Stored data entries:
· · · · ·
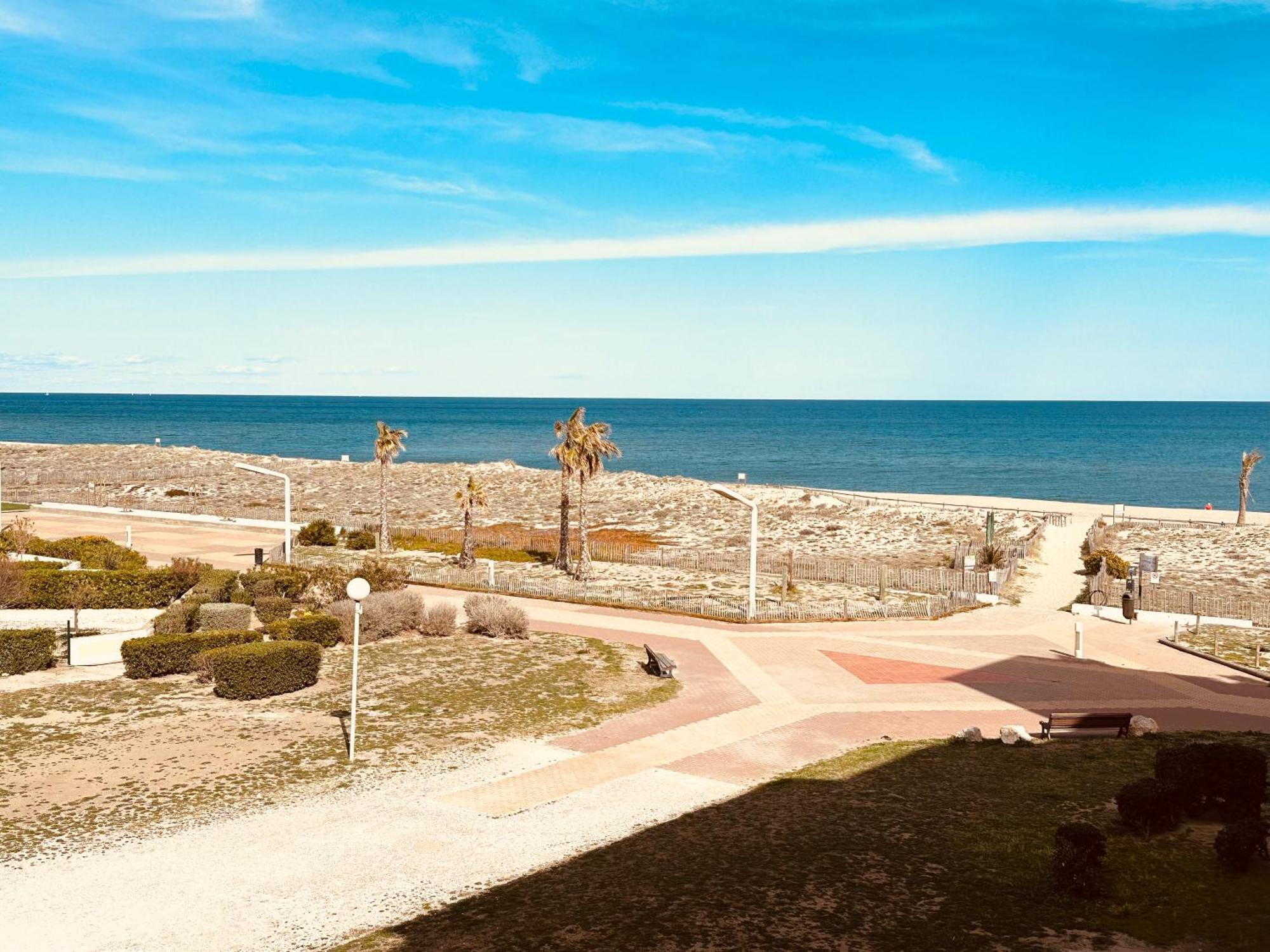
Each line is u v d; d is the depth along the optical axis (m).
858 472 146.75
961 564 54.59
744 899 14.12
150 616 36.19
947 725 25.59
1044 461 166.88
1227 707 27.73
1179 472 145.75
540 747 22.94
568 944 12.79
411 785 20.09
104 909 14.29
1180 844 15.55
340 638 33.31
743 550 63.22
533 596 44.09
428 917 13.94
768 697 27.98
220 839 17.05
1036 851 15.63
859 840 16.58
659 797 19.61
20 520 49.38
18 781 19.75
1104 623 40.53
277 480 101.19
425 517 78.19
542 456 178.12
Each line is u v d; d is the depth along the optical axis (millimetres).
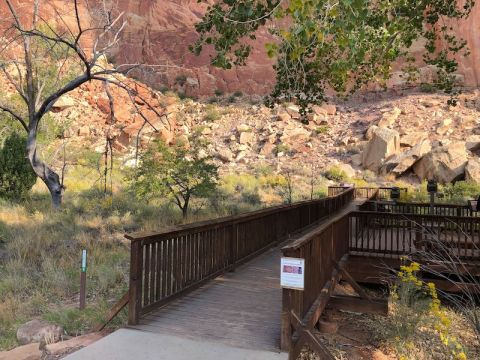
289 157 40375
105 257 9500
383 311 6410
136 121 37531
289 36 4652
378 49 9938
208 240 7238
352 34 5961
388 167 35344
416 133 38375
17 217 13703
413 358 5855
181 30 54812
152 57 52594
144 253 5637
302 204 12961
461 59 46812
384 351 5984
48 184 15375
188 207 17391
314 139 43000
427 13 10594
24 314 6250
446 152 32688
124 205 16672
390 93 48625
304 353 5172
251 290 6668
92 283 7863
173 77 53062
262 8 7438
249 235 9133
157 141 15789
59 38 12742
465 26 46781
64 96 39375
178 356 4203
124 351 4301
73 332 5453
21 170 17859
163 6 55062
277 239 10953
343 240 8750
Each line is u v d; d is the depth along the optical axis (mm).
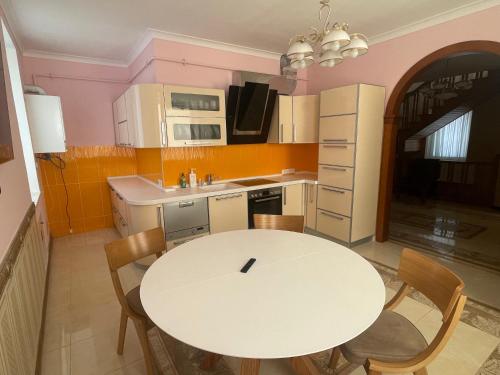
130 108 3025
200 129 3094
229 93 3174
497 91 5191
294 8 2531
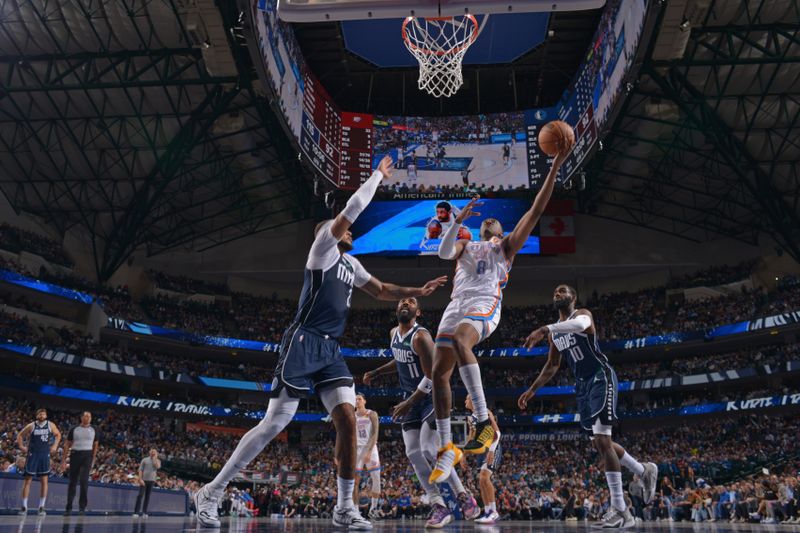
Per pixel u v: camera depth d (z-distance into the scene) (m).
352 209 4.47
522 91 34.19
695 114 29.31
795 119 28.14
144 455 30.67
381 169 4.64
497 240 5.22
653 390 38.66
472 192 28.81
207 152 32.94
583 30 28.03
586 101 25.56
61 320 34.38
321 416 37.00
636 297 41.72
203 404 37.03
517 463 33.75
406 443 6.78
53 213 35.59
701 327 37.53
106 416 33.91
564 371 39.47
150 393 38.25
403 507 26.11
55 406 32.88
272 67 21.33
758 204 35.62
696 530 5.64
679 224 41.47
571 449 35.28
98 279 37.44
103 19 23.56
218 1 20.30
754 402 31.77
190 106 29.09
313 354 4.41
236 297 42.78
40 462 10.81
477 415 4.85
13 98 28.00
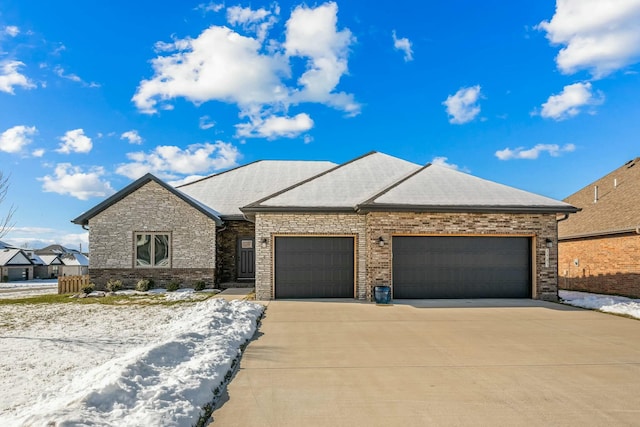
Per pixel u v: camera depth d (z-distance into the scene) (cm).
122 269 1819
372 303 1363
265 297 1466
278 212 1476
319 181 1694
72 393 509
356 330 952
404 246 1452
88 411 421
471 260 1465
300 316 1125
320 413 491
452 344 821
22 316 1192
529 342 840
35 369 664
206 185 2186
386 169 1852
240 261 1938
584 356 738
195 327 883
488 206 1428
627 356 739
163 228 1831
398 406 512
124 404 454
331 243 1495
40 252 6819
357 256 1481
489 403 522
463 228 1450
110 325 1031
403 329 961
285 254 1487
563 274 2098
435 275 1454
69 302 1493
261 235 1482
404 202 1425
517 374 636
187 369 581
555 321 1062
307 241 1493
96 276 1819
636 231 1547
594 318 1108
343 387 578
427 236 1457
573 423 466
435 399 535
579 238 1941
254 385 585
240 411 496
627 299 1456
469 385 586
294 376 625
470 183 1606
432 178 1636
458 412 495
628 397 544
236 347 767
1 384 596
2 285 3238
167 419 423
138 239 1836
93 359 718
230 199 2045
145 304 1407
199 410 476
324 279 1486
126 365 549
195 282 1809
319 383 594
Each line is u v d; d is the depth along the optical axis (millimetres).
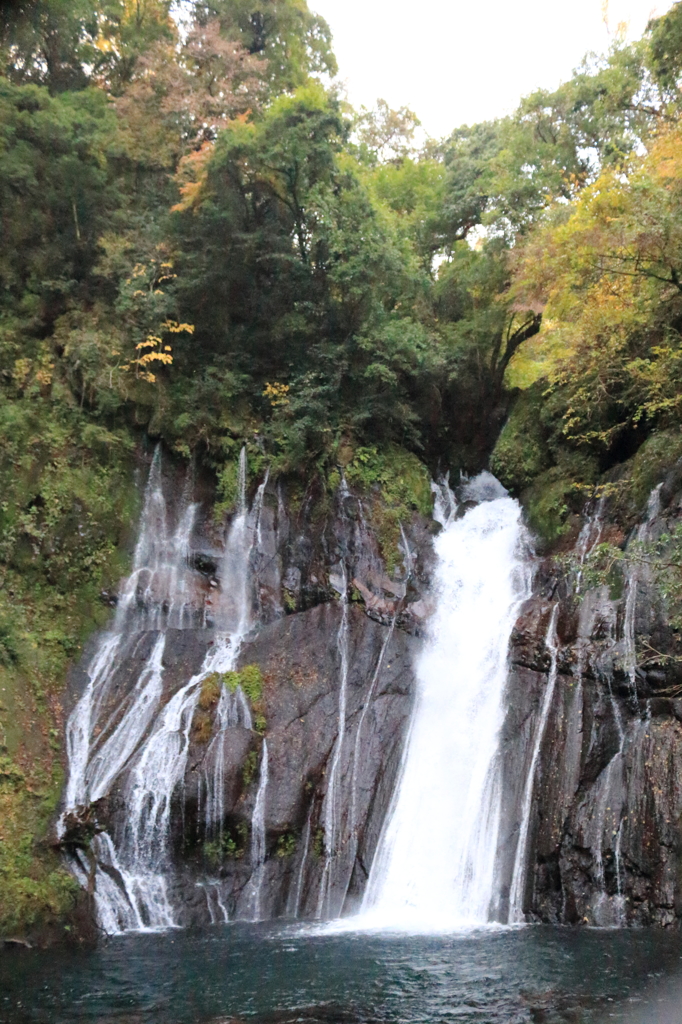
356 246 19844
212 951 10766
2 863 11992
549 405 19312
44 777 13523
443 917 12789
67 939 11469
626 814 12148
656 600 13242
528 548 17750
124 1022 8125
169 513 18438
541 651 14281
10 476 16594
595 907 11867
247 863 13227
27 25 20734
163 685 15305
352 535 18156
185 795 13219
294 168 19906
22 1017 8320
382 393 20781
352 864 13656
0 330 18656
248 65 23891
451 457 22281
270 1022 8062
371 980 9297
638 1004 8305
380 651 16000
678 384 15922
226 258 20656
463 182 26656
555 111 24344
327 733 14711
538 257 17469
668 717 12453
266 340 20984
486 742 14172
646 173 16250
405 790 14336
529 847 12633
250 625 17281
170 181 22016
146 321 19766
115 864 12664
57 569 16422
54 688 14977
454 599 17078
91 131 21266
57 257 20344
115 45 24344
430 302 23781
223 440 19156
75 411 18219
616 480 16859
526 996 8633
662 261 15234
· · · · ·
Your answer should consist of all lines above that include the string "Each".

Response to the exercise:
Each line is u v d; d is the depth along the optical axis (m).
Each line is u v d; d is the depth along the optical axis (millimetres).
Each line is u v d; d is the depth along the optical axis (mm).
Each line is u v d; d is the depth along the optical axis (millimetres).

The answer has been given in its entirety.